I began fractionally distilling my windshield washer fluid but I kept experiencing the same column flooding as before, despite my added experience. In my frustration I tried refitting all my joints with mild force, and I believe this is why I became encumbered with sadness.
My immaculate Vigreux column became slightly cracked on the outside. I'm still using it to redistill methanol as I type this, and I'll probably continue to use it, but I'm pissed that I cracked glassware over distilling a solvent I can buy anhydrous on Amazon for cheap.

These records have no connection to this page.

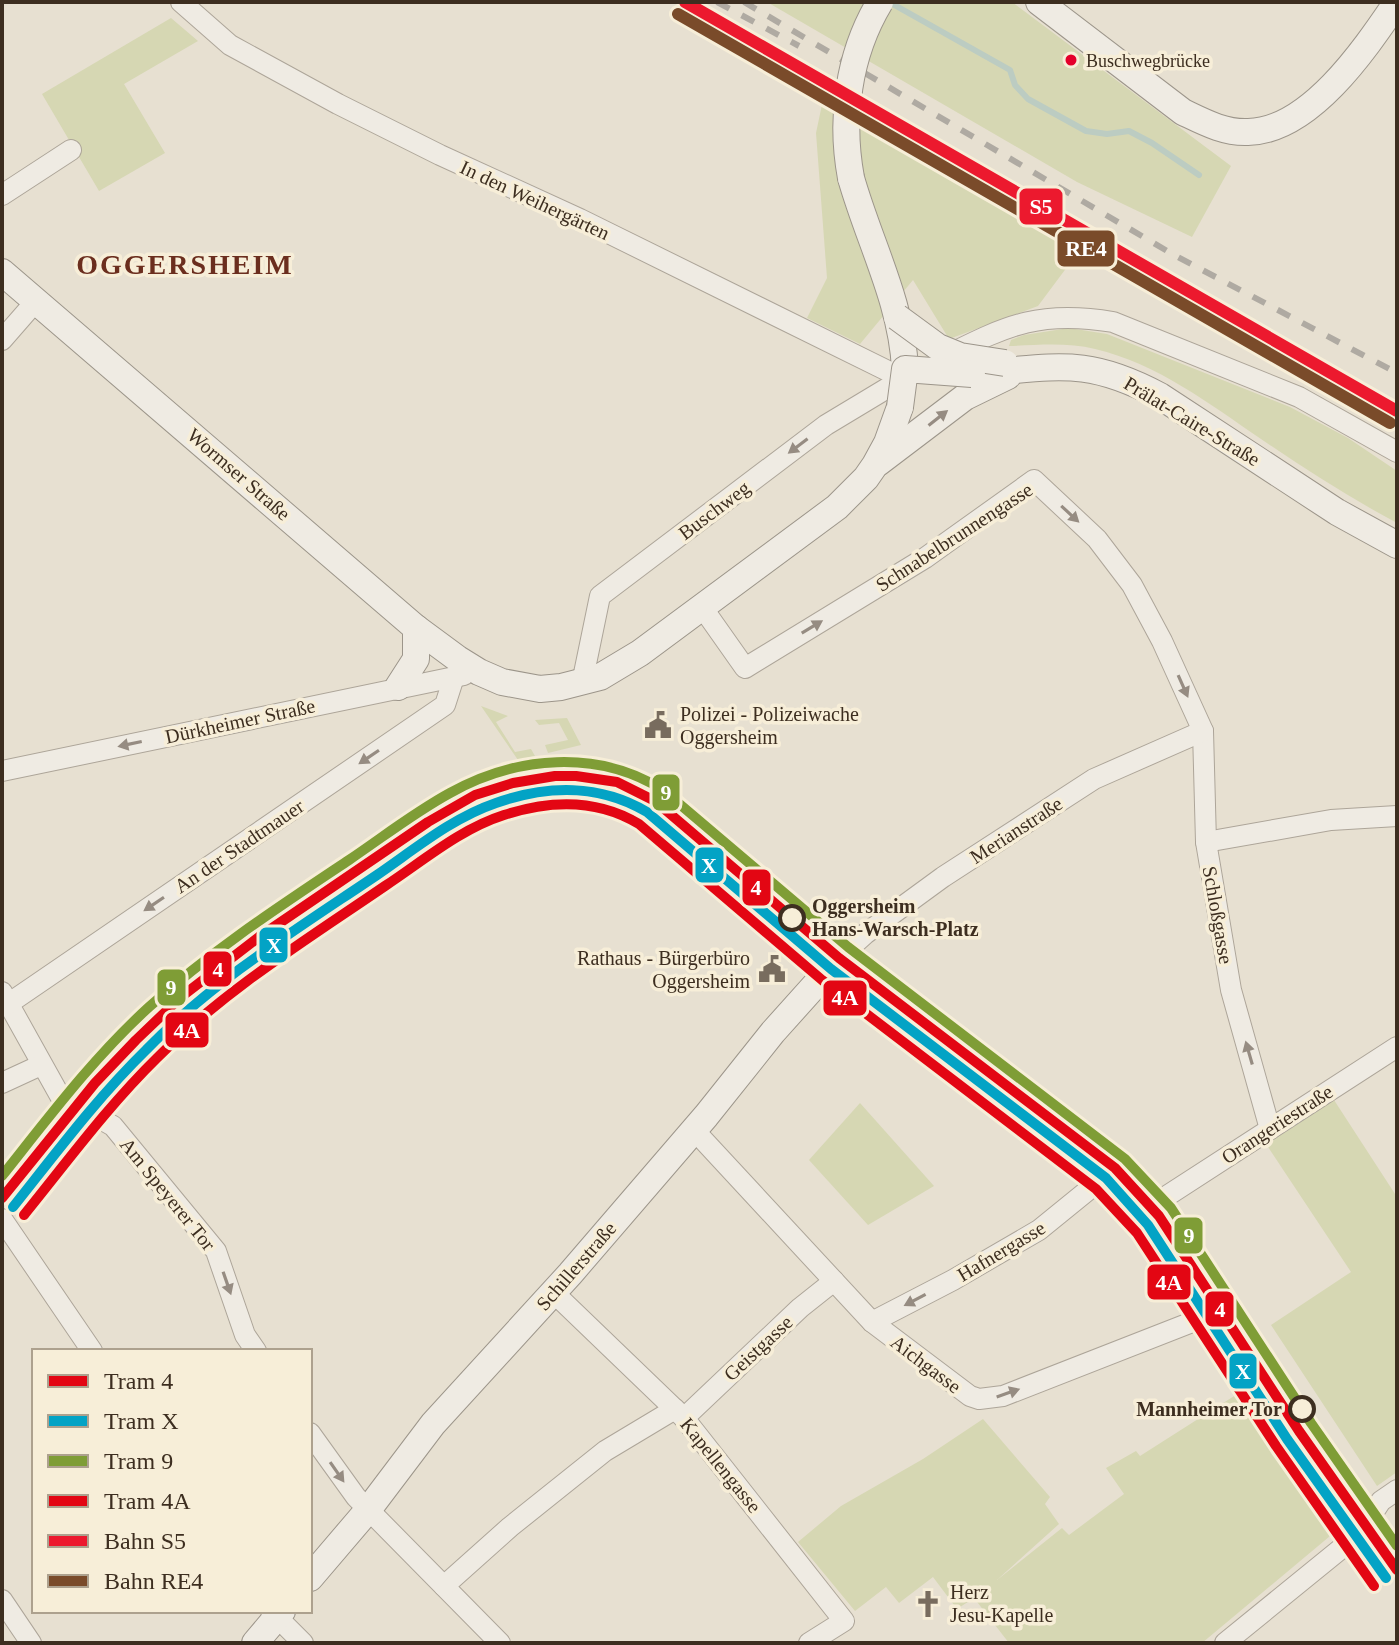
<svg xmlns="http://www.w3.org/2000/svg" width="1399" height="1645" font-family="Georgia,serif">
<rect width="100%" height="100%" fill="#e7e0d1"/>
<g fill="#d6d7b3">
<path d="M 767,2 L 1012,2 L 1231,166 L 1192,237 L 1077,182 Z"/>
<path d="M 171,18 L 198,41 L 124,84 L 165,153 L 99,191 L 42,94 Z"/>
<path d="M 824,95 L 1082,247 L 1038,306 L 949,339 L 913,280 L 860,344 L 807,318 L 827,278 L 816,133 Z"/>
<path d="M 1069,328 L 1107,334 L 1290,407 L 1348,438 L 1397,471 L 1397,523 C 1350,498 1305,469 1261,439 C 1208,403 1158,364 1095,349 C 1068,342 1037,345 1009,346 L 1011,340 L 1024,335 Z"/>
<path d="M 481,706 L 508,716 L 496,722 L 515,752 L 531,749 L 535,756 L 518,760 Z"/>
<path d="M 567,718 L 581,745 L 548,753 L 545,745 L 568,740 L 559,723 L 539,725 L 535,720 Z"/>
<path d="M 1334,1100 L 1397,1197 L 1397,1472 L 1377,1486 L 1271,1325 L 1351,1272 L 1266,1144 Z"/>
<path d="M 860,1103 L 934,1186 L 868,1225 L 809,1160 Z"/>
<path d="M 1253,1384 L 1348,1521 L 1202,1643 L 1009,1643 L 974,1598 L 957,1609 L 933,1577 L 899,1603 L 886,1587 L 855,1611 L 798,1542 L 841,1506 L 923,1459 L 983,1419 L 1050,1497 L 1045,1504 L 1059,1524 L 997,1580 L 1062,1528 L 1069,1535 L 1124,1494 L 1106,1468 L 1136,1451 L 1140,1456 Z"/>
</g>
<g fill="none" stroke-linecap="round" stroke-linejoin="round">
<path stroke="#bcccc2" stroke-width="6" d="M 889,2 L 1010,70 L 1015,85 L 1028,99 L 1086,131 L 1107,134 L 1129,131 L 1152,143 L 1199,175"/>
<g stroke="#ada599" stroke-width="22">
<g id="street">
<path d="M 181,2 L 230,45 L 338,104 L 440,155 L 580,219 L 902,378"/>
<path d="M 2,195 L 71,150"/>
<path d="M 2,340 L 36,301"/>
<path d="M 946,356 C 1009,324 1042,310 1113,322 L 1299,397 L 1397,452"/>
<path d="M 702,607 L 745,668 L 925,558 L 1034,480 L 1097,539 L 1132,585 L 1162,641 L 1203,731 L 1206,842 L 1231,990 L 1270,1129"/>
<path d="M 582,683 L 600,596 L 826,425 L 914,372"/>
<path d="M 2,771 L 464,675"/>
<path d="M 1206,842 L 1331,820 L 1397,816"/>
<path d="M 843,954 L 865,934 L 943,877 L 1094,779 L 1203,731"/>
<path d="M 2,992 L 60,1096 L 113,1126 L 216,1251 L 245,1335 L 256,1351"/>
<path d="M 8,1004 L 445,705 L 454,677"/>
<path d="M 2,1083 L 41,1065"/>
<path d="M 694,1130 L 872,1322 L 970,1396 L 979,1399 L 1003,1396 L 1228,1308"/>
<path d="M 2,1190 L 72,1104"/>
<path d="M 1156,1203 L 1397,1047"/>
<path d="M 2,1219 L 92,1351"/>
<path d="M 553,1292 L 684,1418 L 844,1621 L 809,1643"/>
<path d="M 872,1322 L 953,1280 L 1039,1230 L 1119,1165"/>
<path d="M 684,1418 L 800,1308 L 834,1281"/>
<path d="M 310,1433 L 356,1497 L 500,1643"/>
<path d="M 444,1586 L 510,1527 L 605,1451 L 675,1409"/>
<path d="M 2,1600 L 31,1643"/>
<path d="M 271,1611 L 303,1643"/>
<path d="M 1225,1643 L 1359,1534 L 1381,1501 L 1397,1490"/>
</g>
</g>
<g stroke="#9c958a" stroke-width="28">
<g id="secondary">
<path d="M 1039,2 L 1183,112 C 1204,122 1224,133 1248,132 C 1310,131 1365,49 1397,2"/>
<path d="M 851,178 C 869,242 902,302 905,369"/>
<path d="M 2,272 L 416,628 L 458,659 L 479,672 L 502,682 L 540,689 L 561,687 L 600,677 L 640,653 L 837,507 L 866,478 L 875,465 L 887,443 L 900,407"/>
<path d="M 980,373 C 1058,367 1087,357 1160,396 L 1337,512 L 1397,545"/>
<path d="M 878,463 L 965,397 L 1008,376"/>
<path d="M 398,687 L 416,659 L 416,628"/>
<path d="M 310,1578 L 368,1510 L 433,1424 L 570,1274 L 706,1116 L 773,1032 L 843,954 L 1100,1149 L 1138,1182 L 1156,1203 L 1346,1488 L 1397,1559"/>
<path d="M 255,1643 L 282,1611"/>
</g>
</g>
<use href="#street" stroke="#efebe3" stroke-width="20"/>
<use href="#secondary" stroke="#efebe3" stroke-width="26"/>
<g stroke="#afaaa2" stroke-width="6" stroke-dasharray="14 14" stroke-linecap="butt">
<path d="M 717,2 L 799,46"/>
<path d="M 744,2 L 1174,255 L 1397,373"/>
</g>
<g stroke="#9c958a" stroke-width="28" stroke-linecap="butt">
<g id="secondary-bridge">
<path d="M 851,178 C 840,119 848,55 880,2"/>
<path d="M 897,317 L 938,347 L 960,356 L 1005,363"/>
<path d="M 900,407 L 905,369 L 972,374"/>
</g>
</g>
<use href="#secondary-bridge" stroke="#efebe3" stroke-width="26"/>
<g stroke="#f7eed8" stroke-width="18">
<path id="rail-1" d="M 685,2 L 1397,411"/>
</g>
<g stroke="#f7eed8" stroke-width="18">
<path id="rail-2" d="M 678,14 L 1390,423"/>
</g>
<use href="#rail-1" stroke="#ec192e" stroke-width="12"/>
<use href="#rail-2" stroke="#7a4b2a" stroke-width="12"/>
<g stroke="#f7eed8" stroke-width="16">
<path id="tram-1" d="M 2,1198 L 95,1083 L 136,1040 L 181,997 L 259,937 L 428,822 L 475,795 L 513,783 L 555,776 L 576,776 L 617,782 L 655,801 L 839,958 L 1115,1168 L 1159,1216 L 1299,1431 L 1397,1570"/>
</g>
<g stroke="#f7eed8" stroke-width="16">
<path id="tram-2" d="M 13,1207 C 56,1153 97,1098 146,1050 C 214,980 297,929 377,875 C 415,849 452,818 496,803 C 547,785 600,784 647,812 L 831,969 L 1106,1178 L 1148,1225 L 1287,1439 L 1386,1578"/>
</g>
<g stroke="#f7eed8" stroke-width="16">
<path id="tram-3" d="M 2,1176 C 49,1117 94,1057 149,1007 C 211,951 280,906 349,860 C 383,837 415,812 450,793 C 516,756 598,749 663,790 L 848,947 L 1125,1159 L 1171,1208 L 1311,1423 L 1397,1546"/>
</g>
<g stroke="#f7eed8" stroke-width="16">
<path id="tram-4" d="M 24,1215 C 67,1162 108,1106 157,1058 C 225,990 306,940 385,886 C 423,861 460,829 504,815 C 550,800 596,798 639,824 L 822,980 L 1096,1189 L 1137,1233 L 1276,1446 L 1374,1586"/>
</g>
<use href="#tram-1" stroke="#e30613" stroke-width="10"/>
<use href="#tram-2" stroke="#03a3c5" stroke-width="10"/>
<use href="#tram-3" stroke="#7f9d36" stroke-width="10"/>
<use href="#tram-4" stroke="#e30613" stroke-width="10"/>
</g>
<defs><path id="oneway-solid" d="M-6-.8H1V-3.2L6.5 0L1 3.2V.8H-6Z" transform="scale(2)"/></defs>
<g fill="#968c82">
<use href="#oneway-solid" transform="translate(938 418) rotate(-38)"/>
<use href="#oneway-solid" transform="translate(798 446) rotate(143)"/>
<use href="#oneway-solid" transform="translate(1070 514) rotate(43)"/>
<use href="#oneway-solid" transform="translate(812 627) rotate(-31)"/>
<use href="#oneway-solid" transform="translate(1183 686) rotate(66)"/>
<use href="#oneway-solid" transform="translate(130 744) rotate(168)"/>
<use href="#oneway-solid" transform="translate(369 757) rotate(146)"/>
<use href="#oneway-solid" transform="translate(154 904) rotate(146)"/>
<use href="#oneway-solid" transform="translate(1249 1053) rotate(-106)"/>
<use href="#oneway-solid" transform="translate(227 1283) rotate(71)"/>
<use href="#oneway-solid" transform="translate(915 1300) rotate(152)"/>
<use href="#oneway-solid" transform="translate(1008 1393) rotate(-19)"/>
<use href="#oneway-solid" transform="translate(337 1472) rotate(55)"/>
</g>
<defs>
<g id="civic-bare" transform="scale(2.16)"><path d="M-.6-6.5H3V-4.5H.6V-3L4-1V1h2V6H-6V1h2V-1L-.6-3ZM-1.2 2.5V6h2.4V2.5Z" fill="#786c5e" stroke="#f7eed8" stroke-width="2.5" paint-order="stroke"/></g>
<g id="church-bare" transform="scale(2.16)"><path d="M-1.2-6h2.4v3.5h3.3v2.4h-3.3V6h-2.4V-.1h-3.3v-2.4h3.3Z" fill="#786c5e" stroke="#f7eed8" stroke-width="2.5" paint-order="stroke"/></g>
</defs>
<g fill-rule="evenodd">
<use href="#civic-bare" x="658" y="725"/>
<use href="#civic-bare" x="772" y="969"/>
<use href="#church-bare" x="928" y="1604"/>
</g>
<circle fill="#e4002b" stroke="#f7eed8" stroke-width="3" cx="1071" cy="60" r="7"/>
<g fill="#f7eed8" stroke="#3d2e20" stroke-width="4">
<circle cx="792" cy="918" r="12"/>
<circle cx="1302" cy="1409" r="12"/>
</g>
<g text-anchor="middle" stroke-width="7" stroke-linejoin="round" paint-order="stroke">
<g font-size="18" fill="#3d2e20" stroke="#f7eed8" text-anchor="start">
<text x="1086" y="67">Buschwegbrücke</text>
</g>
<g font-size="20" fill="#3d2e20" stroke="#f7eed8">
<text transform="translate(535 200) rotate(25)" y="7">In den Weihergärten</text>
<text transform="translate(1192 421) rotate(31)" y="7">Prälat-Caire-Straße</text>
<text transform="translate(239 474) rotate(41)" y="7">Wormser Straße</text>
<text transform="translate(714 510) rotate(-37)" y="7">Buschweg</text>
<text transform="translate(954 537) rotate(-33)" y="7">Schnabelbrunnengasse</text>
<text transform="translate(240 721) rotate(-12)" y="7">Dürkheimer Straße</text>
<text transform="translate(1016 830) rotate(-33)" y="7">Merianstraße</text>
<text transform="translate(239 846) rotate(-34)" y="7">An der Stadtmauer</text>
<text transform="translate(1218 915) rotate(80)" y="7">Schloßgasse</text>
<text transform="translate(1277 1124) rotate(-33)" y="7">Orangeriestraße</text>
<text transform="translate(168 1194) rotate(51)" y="7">Am Speyerer Tor</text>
<text transform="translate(1001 1251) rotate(-31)" y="7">Hafnergasse</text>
<text transform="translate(576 1266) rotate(-49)" y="7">Schillerstraße</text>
<text transform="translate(758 1348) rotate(-43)" y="7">Geistgasse</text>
<text transform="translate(926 1364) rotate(37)" y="7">Aichgasse</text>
<text transform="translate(721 1465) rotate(51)" y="7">Kapellengasse</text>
</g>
<g font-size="20" fill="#3d2e20" stroke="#f7eed8" text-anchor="start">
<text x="680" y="721">Polizei - Polizeiwache<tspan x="680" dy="23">Oggersheim</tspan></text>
<text x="750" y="965" text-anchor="end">Rathaus - Bürgerbüro<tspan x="750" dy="23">Oggersheim</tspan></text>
<text x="950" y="1599">Herz<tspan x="950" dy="23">Jesu-Kapelle</tspan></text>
</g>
<g font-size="20" font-weight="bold" fill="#3d2e20" stroke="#f7eed8" text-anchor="start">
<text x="812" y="913">Oggersheim<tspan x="812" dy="23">Hans-Warsch-Platz</tspan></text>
<text x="1282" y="1416" text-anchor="end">Mannheimer Tor</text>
</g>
<g font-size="28" font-weight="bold" letter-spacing="2" fill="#6b2e1e" stroke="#f7eed8">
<text x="185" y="274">OGGERSHEIM</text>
</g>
</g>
<g stroke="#f7eed8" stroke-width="3">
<rect x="1018" y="187" width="46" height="39" rx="8" fill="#ec192e"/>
<rect x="1056" y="229" width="60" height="39" rx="8" fill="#7a4b2a"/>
<rect x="651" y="773" width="30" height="39" rx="8" fill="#7f9d36"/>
<rect x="694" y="846" width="31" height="38" rx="8" fill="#03a3c5"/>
<rect x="741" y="868" width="31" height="39" rx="8" fill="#e30613"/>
<rect x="258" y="926" width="31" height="38" rx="8" fill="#03a3c5"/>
<rect x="202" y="950" width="31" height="38" rx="8" fill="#e30613"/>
<rect x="156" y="968" width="31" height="39" rx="8" fill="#7f9d36"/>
<rect x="822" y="979" width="46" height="38" rx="8" fill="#e30613"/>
<rect x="164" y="1011" width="46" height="38" rx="8" fill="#e30613"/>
<rect x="1173" y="1216" width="31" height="39" rx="8" fill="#7f9d36"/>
<rect x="1146" y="1263" width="46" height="38" rx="8" fill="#e30613"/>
<rect x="1204" y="1290" width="31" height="38" rx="8" fill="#e30613"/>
<rect x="1228" y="1352" width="30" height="38" rx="8" fill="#03a3c5"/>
</g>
<g font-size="22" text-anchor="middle" font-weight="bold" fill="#fff">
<text x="1041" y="214">S5</text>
<text x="1086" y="256">RE4</text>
<text x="666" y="800">9</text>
<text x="709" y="873">X</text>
<text x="756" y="895">4</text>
<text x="274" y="953">X</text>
<text x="218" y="977">4</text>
<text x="171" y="995">9</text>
<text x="845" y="1005">4A</text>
<text x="187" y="1038">4A</text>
<text x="1189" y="1243">9</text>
<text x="1169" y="1290">4A</text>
<text x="1220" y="1317">4</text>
<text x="1243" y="1379">X</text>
</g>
<rect width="1399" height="1645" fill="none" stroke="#3d2e20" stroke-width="8"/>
<rect x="32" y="1349" width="280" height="264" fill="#f7eed8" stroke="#ada18e" stroke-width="2"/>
<rect x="48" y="1375" width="40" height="12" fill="#e30613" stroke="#ada18e" stroke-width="2"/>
<text x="104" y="1389" font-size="24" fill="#3d2e20">Tram 4</text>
<rect x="48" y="1415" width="40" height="12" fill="#03a3c5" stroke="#ada18e" stroke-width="2"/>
<text x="104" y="1429" font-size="24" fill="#3d2e20">Tram X</text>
<rect x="48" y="1455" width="40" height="12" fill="#7f9d36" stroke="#ada18e" stroke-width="2"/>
<text x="104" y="1469" font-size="24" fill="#3d2e20">Tram 9</text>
<rect x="48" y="1495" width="40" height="12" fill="#e30613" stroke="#ada18e" stroke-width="2"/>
<text x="104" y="1509" font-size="24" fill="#3d2e20">Tram 4A</text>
<rect x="48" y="1535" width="40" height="12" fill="#ec192e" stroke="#ada18e" stroke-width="2"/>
<text x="104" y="1549" font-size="24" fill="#3d2e20">Bahn S5</text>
<rect x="48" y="1575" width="40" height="12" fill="#7a4b2a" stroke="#ada18e" stroke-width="2"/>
<text x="104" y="1589" font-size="24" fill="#3d2e20">Bahn RE4</text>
</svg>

I set out to distill methanol for practice so I would not fail a distillation of more important or expensive compounds, so I deem this project a success. I have since distilled reactions mixtures and even stripped solvent under vacuum, and have not failed because I am comfortable with the process. I only wish I did not break my Vigreux column.
However, I recommend against distilling specifically methanol. Find a more interesting compound to distill that's harder to come by! Nitromethane is a niche solvent which refracts light in an interesting way and can be used in the historical nitroaldol condensation. Unlike methanol, it is not available to consumers in a pure form. This makes it an excellent material to practice distillation on, as the end result is still interesting.